Now I see. The nameservers responsible for this domain respond wrongfully to empty non-terminal DNS nodes (in this case _tls.vladimirpivo.ru) with NXDOMAIN. That question is asked by Unbound because qname-minimisation is on by default. That is interpreted by Unbound as there is nothing below there and the resolution ends there. Consecutive questions will try to do qname-minimisation from that point on and they will eventually get the answer. If you had DNSSEC validation enabled in Unbound, and since this domain is DNSSEC signed, the NXDOMAIN answer would also stick for future queries rendering that query unresolvable.

You can also see the error here: https://dnsviz.net/d/_smtp._tls.vladimirpivo.ru/Yp9I0g/dnssec/.

If you encounter a lot of those, turning off qname-minimisation will help by sacrificing privacy.

If you don't want to do DNSSEC validation (I think you have it currently disabled since I don't see Unbound validating the responses it returns to dig) you can remove the "validator" module altogether from the module-config option and that would allow looking further in that first query.

Contacting those nameserver operators may solve the issue in the long run.

freddieleeman commented 2 years ago

Thank you, I resolved the issue by adding qname-minimisation: no to the config. Thank you for your assistance.

freddieleeman commented 2 years ago

What does strike me as odd; why does the second lookup succeed? Shouldn't Unbound respond with an empty result every time when qname-minimisation is enabled?

gthess commented 2 years ago

For the second lookup Unbound knows the delegation point (nameserver) for _tls....; it's the one that replied NXDOMAIN for the first lookup. Then Unbound will issue the next label _smtp._tls.... to that same nameserver.

freddieleeman commented 2 years ago

So, this is by design? Because this causes a confusing and inconsistent result.
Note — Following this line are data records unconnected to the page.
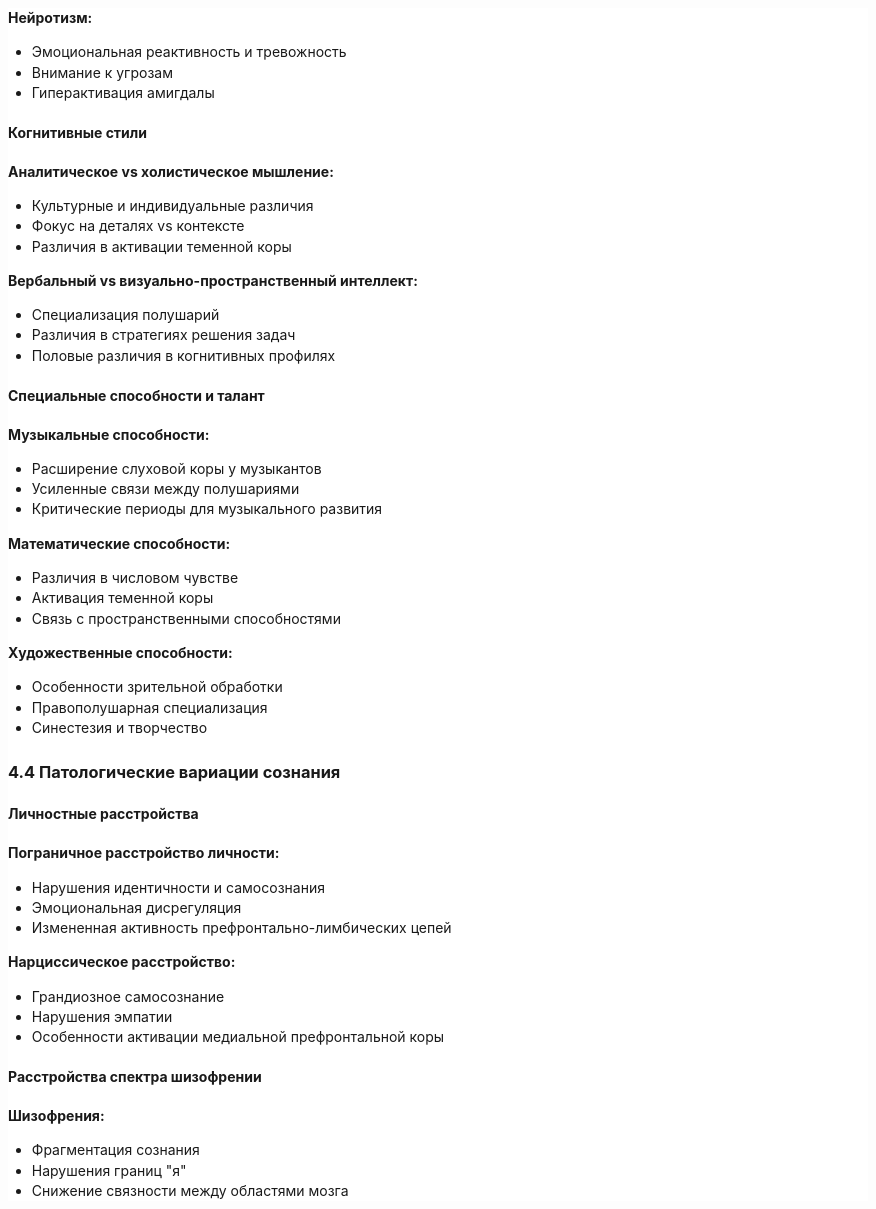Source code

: **Нейротизм:**
- Эмоциональная реактивность и тревожность
- Внимание к угрозам
- Гиперактивация амигдалы

#### Когнитивные стили

**Аналитическое vs холистическое мышление:**
- Культурные и индивидуальные различия
- Фокус на деталях vs контексте
- Различия в активации теменной коры

**Вербальный vs визуально-пространственный интеллект:**
- Специализация полушарий
- Различия в стратегиях решения задач
- Половые различия в когнитивных профилях

#### Специальные способности и талант

**Музыкальные способности:**
- Расширение слуховой коры у музыкантов
- Усиленные связи между полушариями
- Критические периоды для музыкального развития

**Математические способности:**
- Различия в числовом чувстве
- Активация теменной коры
- Связь с пространственными способностями

**Художественные способности:**
- Особенности зрительной обработки
- Правополушарная специализация
- Синестезия и творчество

### 4.4 Патологические вариации сознания

#### Личностные расстройства

**Пограничное расстройство личности:**
- Нарушения идентичности и самосознания
- Эмоциональная дисрегуляция
- Измененная активность префронтально-лимбических цепей

**Нарциссическое расстройство:**
- Грандиозное самосознание
- Нарушения эмпатии
- Особенности активации медиальной префронтальной коры

#### Расстройства спектра шизофрении

**Шизофрения:**
- Фрагментация сознания
- Нарушения границ "я"
- Снижение связности между областями мозга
I would expect the result to be the same for every query to unbound.

gthess commented 2 years ago

In this case the confusion happens because the validator module is used but I am guessing without a DNSSEC trust anchor. In this case the validator module instructs the iterator module to stop and hand over the NXDOMAIN response but because there is no trust anchor there is no validation happening and allowing for the consecutive queries to have a different behavior. If you either provide a trust anchor, or remove the validator module, it will yield consistent results.